WHAT TO DO:
• 1. In the passage on dreams, what image illustrates how turning interest elsewhere leaves earlier concerns in shadow?
• 2. List each sensory action the passage on dreams names as something we do without noticing at the time.
• 3. Carry the passage on dreams forward from its final sentence.

PASSAGE PROVIDED:
------------------------------------

DREAMS....
Please read the following and make your comment.
The two fundamental points in dealing with DREAMS are these: First, the DREAM should be treated as a fact, about which one must make no previous assumption except that it somehow makes sense; and second, the DREAM is a specific expression of the unconscious.
Part of the unconscious consists of a multitude of temporarily obscured thoughts, impressions, and images that in spite of being lost, continue to influence our conscious mind.
Forgetting is a normal process, in which certain conscious ideas loose their specific energy because one's attention has been deflected. When interest turns elsewhere, it leaves in shadow the things with which one was previously concerned, just as a searchlight lights upon a new area by leaving another in darkness. This is unavoidable, for consciousness can keep only a few images in full clarity at one time, and even this clarity fluctuates.
Forgotten ideas have not ceased to exist. Although they cannot be reproduced at will, they are present in a subliminal state -just beyond the threshold of recall- from which they can rise again spontaneously at any time, often after many years of apparent total oblivion.
We all see, hear, smell, and taste many things without noticing them at the time, either because our attention is deflected or because the stimulus to our senses is too slight to leave a conscious impression. The unconscious, however, has taken note of them, and such subliminal sense perceptions play a significant part in our everyday lives. Without our realizing it, they influence the way in which we react to both events and people.

------------------------------------

Stored entries
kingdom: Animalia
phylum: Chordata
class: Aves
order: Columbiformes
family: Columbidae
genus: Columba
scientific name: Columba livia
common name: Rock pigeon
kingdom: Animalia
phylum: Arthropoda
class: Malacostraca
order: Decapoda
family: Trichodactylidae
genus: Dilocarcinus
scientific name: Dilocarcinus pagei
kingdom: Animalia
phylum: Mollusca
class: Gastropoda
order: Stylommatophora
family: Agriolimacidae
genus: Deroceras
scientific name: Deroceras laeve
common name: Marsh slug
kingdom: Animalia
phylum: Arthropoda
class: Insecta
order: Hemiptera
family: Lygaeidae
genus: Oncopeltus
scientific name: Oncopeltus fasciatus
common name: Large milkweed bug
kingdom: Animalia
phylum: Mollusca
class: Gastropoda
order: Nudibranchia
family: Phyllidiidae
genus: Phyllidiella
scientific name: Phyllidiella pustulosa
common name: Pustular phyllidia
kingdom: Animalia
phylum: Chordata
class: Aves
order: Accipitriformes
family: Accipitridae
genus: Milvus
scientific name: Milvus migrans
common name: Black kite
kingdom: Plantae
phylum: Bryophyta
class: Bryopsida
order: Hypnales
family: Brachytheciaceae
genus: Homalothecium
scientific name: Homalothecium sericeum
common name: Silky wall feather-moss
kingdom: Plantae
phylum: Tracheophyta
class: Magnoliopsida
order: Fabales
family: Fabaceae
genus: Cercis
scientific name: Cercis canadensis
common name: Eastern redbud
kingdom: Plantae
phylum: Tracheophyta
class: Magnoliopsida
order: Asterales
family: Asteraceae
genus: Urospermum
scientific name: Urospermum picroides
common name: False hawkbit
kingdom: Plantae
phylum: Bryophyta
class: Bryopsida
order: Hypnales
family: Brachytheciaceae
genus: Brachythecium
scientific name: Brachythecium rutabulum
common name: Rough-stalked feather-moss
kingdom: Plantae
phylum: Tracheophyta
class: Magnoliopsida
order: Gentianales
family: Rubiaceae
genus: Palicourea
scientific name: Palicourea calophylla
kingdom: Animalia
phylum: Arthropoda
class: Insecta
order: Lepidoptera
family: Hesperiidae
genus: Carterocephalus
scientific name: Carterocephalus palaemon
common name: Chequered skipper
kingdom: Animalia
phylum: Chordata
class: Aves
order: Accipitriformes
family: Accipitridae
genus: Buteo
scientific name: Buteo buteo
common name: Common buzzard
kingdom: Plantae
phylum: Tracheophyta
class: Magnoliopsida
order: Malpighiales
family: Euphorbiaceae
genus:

------------------------------------

ANSWERS FOR EACH ITEM:
• 1. A searchlight that lights up a new area by leaving another in darkness.

• 2. See, hear, smell, taste

• 3.
In cases of extreme mass hysteria (called "possession" in the past), the conscious mind and ordinary sense perception seem eclipsed. The frenzy state of a group of people united in a sort of common behavior make them to fall into trances and, sometimes, to turn their hysteria against themselves.
Many people mistakenly overestimate the role of will power and think that nothing can happen to their minds that they do not decide and intend. But one must learn to discriminate carefully between intentional and unintentional contents of the mind. The intentional are derived from the ego personality; the unintentional, however, arise from a source that is not identical with the ego, but is its "other side."
The unconscious is no more than a cursory sketch of the nature and functioning of this complex part of the human mind. It indicates the language of the subliminal material from which the symbols of our dreams may be spontaneously produced. This language can consists of all the urges, impulses, and intentions; all perceptions and intuitions; all rational or irrational thoughts, conclusions, inductions, deductions, and premises; and all varieties of feeling. Any or all of these can be partial, temporary, or constant language of the unconscious affecting the conscious in our everyday life.